▶ **AIM OF THE TASK**:
Copy out all lines of the listing below that hold "Rehman".
-- Opening Marker --
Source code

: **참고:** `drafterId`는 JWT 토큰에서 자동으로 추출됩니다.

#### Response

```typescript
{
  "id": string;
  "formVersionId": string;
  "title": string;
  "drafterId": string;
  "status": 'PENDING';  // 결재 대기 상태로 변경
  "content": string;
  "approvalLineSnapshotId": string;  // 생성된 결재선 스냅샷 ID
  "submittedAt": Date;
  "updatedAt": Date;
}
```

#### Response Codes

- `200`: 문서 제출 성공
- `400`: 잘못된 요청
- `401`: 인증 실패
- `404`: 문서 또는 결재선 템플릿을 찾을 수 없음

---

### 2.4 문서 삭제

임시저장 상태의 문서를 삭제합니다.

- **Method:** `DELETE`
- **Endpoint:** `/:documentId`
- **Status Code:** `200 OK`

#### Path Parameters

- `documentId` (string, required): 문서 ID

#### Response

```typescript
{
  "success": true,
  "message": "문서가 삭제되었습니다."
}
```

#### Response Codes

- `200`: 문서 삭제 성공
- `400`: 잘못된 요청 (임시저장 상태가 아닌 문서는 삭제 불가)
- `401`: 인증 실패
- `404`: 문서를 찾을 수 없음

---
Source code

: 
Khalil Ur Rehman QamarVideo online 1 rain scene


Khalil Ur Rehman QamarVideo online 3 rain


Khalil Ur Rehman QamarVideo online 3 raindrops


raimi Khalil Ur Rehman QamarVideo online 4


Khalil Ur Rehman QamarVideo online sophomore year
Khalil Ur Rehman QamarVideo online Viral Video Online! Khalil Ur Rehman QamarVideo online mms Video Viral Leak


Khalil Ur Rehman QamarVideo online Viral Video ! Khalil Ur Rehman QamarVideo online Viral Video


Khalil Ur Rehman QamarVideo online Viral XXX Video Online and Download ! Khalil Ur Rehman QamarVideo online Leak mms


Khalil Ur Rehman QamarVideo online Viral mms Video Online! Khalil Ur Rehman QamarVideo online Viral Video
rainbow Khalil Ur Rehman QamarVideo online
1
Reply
-- Closing Marker --
▶ **TASK OUTPUT**:
Khalil Ur Rehman QamarVideo online 1 rain scene
Khalil Ur Rehman QamarVideo online 3 rain
Khalil Ur Rehman QamarVideo online 3 raindrops
raimi Khalil Ur Rehman QamarVideo online 4
Khalil Ur Rehman QamarVideo online sophomore year
Khalil Ur Rehman QamarVideo online Viral Video Online! Khalil Ur Rehman QamarVideo online mms Video Viral Leak
Khalil Ur Rehman QamarVideo online Viral Video ! Khalil Ur Rehman QamarVideo online Viral Video
Khalil Ur Rehman QamarVideo online Viral XXX Video Online and Download ! Khalil Ur Rehman QamarVideo online Leak mms
Khalil Ur Rehman QamarVideo online Viral mms Video Online! Khalil Ur Rehman QamarVideo online Viral Video
rainbow Khalil Ur Rehman QamarVideo online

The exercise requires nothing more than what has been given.